- [WHAT TO PRODUCE] Shown below are entries with pictures; the line with "Ordinary Meeting Minutes 10th June" through the line with "confidential manner." is the span to retype exactly, and the pictures stay out.

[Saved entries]
-=-=-

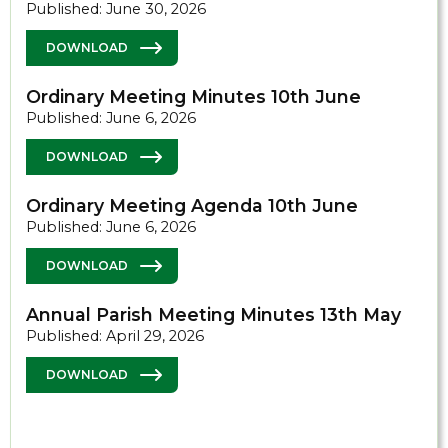
Published: June 30, 2026
DOWNLOAD
Ordinary Meeting Minutes 10th June
Published: June 6, 2026
DOWNLOAD
Ordinary Meeting Agenda 10th June
Published: June 6, 2026
DOWNLOAD
Annual Parish Meeting Minutes 13th May
Published: April 29, 2026
DOWNLOAD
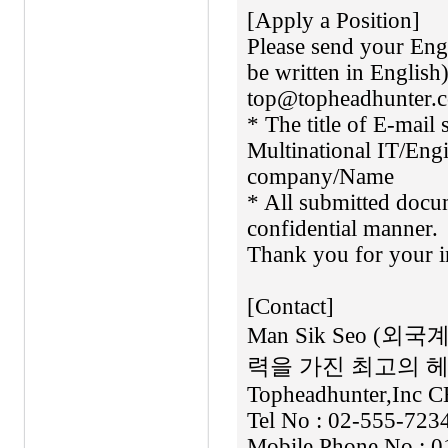
[Apply a Position]
Please send your En
be written in Englis
top@topheadhunter.c
* The title of E-mail
Multinational IT/Engi
company/Name
* All submitted docum
confidential manner.
Thank you for your in
[Contact]
Man Sik Seo 
력을 가진 최고의 
Topheadhunter,Inc C
Tel No : 02-555-723
Mobile Phone No : 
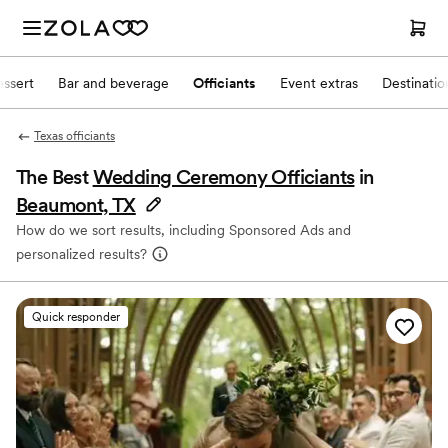
ssert
Bar and beverage
Officiants
Event extras
Destinati
Texas officiants
The Best
Wedding Ceremony Officiants
in
Beaumont, TX
How do we sort results, including Sponsored Ads and
personalized results?
Quick responder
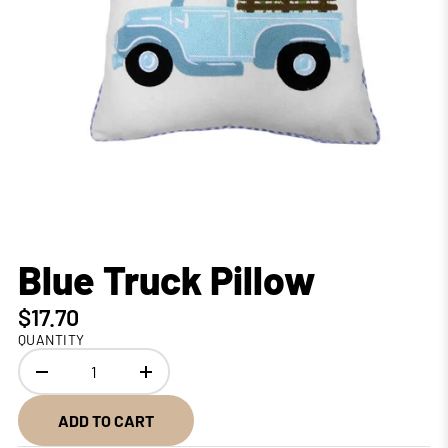
Blue Truck Pillow
$17.70
QUANTITY
ADD TO CART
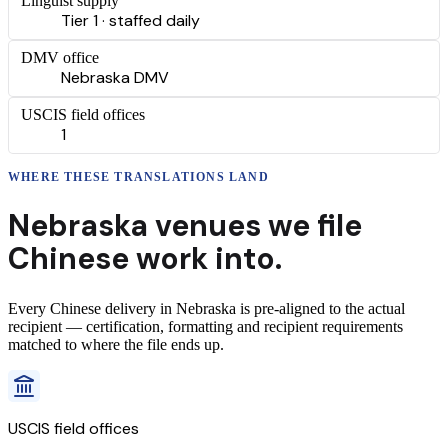
Linguist supply
Tier 1 · staffed daily
DMV office
Nebraska DMV
USCIS field offices
1
WHERE THESE
TRANSLATIONS
LAND
Nebraska
venues we file
Chinese
work into.
Every
Chinese
delivery
in
Nebraska
is pre-aligned to the actual
recipient — certification, formatting and recipient requirements
matched to where the file ends up.
USCIS field offices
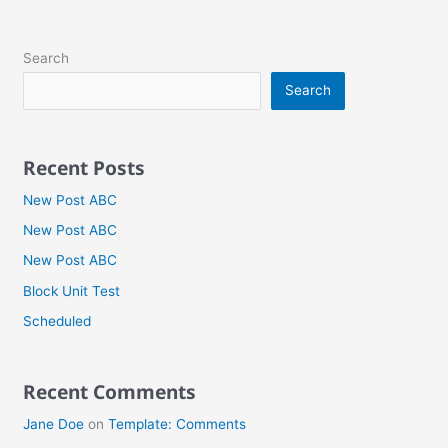
Search
Search
Recent Posts
New Post ABC
New Post ABC
New Post ABC
Block Unit Test
Scheduled
Recent Comments
Jane Doe
on
Template: Comments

-=-=-

- [RESPONSE]
Ordinary Meeting Minutes 10th June
Published: June 6, 2026
DOWNLOAD
Ordinary Meeting Agenda 10th June
Published: June 6, 2026
DOWNLOAD
Annual Parish Meeting Minutes 13th May
Published: April 29, 2026
DOWNLOAD
[Apply a Position]
Please send your En
be written in Englis
top@topheadhunter.c
* The title of E-mail
Multinational IT/Engi
company/Name
* All submitted docum
confidential manner.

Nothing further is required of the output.